--- Skeletal landmark data ---
• • • • • • •

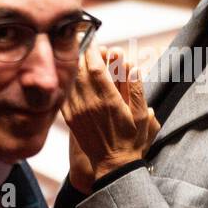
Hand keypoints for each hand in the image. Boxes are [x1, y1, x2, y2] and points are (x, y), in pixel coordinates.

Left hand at [62, 47, 156, 184]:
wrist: (113, 164)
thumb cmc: (131, 139)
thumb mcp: (142, 116)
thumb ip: (138, 90)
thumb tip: (134, 66)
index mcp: (108, 101)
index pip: (95, 68)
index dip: (94, 52)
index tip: (96, 43)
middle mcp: (90, 104)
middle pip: (80, 70)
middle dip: (83, 54)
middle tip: (87, 46)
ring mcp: (77, 111)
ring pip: (71, 80)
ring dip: (75, 66)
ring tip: (80, 57)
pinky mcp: (70, 118)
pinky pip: (64, 94)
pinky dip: (67, 81)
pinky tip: (72, 76)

• • • • • • •

--- Problem description ---
Could you copy every record above exactly, leaving out the pictures?

--- Solution for this task ---
Hand keypoints for each hand in the image. Boxes are [x1, y1, x2, y2] and points are (x, y), in pixel coordinates.

Left hand at [62, 47, 156, 184]:
wrist: (113, 164)
thumb cmc: (131, 139)
thumb mcp: (142, 116)
thumb ip: (138, 90)
thumb tip: (134, 66)
index mcp: (108, 101)
index pip: (95, 68)
index dip: (94, 52)
index tip: (96, 43)
middle mcp: (90, 104)
middle pip: (80, 70)
middle dip: (83, 54)
middle tip: (87, 46)
ring mcp: (77, 111)
ring pip: (71, 80)
ring dip: (75, 66)
ring tip: (80, 57)
pinky mcp: (70, 118)
pinky pip: (64, 94)
pinky dip: (67, 81)
pinky tip: (72, 76)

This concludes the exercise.